All boats require significant upkeep. Even, or especially new boats. After awhile there is a period where you live off the systems that have stabilized, and that is nice, but even then it is a brief period. I’ve owned my current boat for 15 years, many systems I’m starting my third cycle of front to back overhaul now. There is very little I have not gone through at least once. My boat is 40 years old, but it has been fairly consistently maintained since new. I think the idea of ten years of low maintenance is a bit optimistic. I find most cycles are about half that, some go ten, but you never know which will and which won’t. Some plan on hiring work, but that’s not really a good plan for those planning long passages. My brain is hardwired for being self sufficient and I look at hired work as a pure luxury (and often in reality a frustration). I can’t imagine heading into a remote area without being fully prepared or with the intention that if anything goes wrong you just call someone.

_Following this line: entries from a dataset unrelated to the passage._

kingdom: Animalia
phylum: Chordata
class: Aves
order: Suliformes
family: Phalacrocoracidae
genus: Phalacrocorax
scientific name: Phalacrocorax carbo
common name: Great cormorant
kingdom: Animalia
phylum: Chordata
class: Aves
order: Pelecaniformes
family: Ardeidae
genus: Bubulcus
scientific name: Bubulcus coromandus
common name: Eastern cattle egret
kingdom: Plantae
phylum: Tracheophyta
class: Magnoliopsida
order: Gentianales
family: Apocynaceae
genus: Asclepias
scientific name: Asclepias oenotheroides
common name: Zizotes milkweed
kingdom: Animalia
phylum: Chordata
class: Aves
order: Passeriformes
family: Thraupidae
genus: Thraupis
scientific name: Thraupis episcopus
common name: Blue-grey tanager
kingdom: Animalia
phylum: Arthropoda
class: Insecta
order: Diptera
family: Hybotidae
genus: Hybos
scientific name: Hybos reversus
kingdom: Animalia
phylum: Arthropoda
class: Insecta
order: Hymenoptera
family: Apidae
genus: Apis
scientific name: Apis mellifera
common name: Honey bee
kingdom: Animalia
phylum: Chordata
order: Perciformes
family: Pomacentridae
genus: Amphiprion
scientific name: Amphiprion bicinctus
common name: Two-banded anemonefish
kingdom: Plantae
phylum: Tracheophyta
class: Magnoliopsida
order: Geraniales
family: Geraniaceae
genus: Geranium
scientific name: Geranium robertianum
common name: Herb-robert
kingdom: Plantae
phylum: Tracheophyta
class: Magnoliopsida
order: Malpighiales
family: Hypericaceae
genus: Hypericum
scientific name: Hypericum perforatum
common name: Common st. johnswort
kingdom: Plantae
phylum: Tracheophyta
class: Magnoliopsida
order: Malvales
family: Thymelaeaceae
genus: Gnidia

Knock on wood. I’ve never had to call a tow. Absolute pure luck in a couple instances, but then I’ve sawed my fair share of lines out of the prop. Changed props, shafts in the water. Have flown out parts by seaplane a couple times. I’ve rescued quite a few others who had the notion of just calling someone, some just needed to know how to bleed a diesel, any diesel. Some didn’t understand what/why they had battery switches. Anyway, I guess if you form all your opinions from frequently helping the helpless, you get more than a bit cynical. That’s mostly bad and certainly distorted. But deep down, when I see newb boaters with beautiful big boats, having a hard time docking or anchoring with a huge attitude, talking about having taken all the classes and just having a hard time seeing the easy truths... Yeah, it’s a bit of a over generalization, and yet I’m so so often disappointed that every time I try to keep an open mind, it just turns out the same way, badly. Dreamers go big, have unrealistic expectations and within a year or season 2 get enough confidence, wind up scaring themselves silly, or just having such a bad time that they sell the boat. I think a lot of them would have made it if they simply adjusted the grey matter between their ears and not insisted that the world/nature play by their own self determined rules. Just seems too common of an outcome. I think everyone needs to try to do as much as they can, even if you don’t wind up doing it yourself, you still need to understand how things really work. It’s the ones that refuse to even try that wind up doing stupid stuff and lead to their own unhappiness. It’s ultimately not about how much you know. Everybody starts needing to learn, and frankly that never ends. It’s about being able and willing to learn and being willing to judge your own capability. The ones with the big expensive boats that know nothing are the absolute worst of the worst. Entitled and ignorant doesn’t work out well when trying negotiate your way with Mother Nature who doesn’t give a crud that you have a lifelong skill of bs’ing everyone else.
Actually, I think Mother Nature is a huge part of what I personally like about boating. Reminds us all of just how insignificant we are and how much everything else just doesn’t matter at all. Not everybody needs to enjoy that but if you are selling everything, spending big money and likely have a problem with that, it’s probably not going to work out.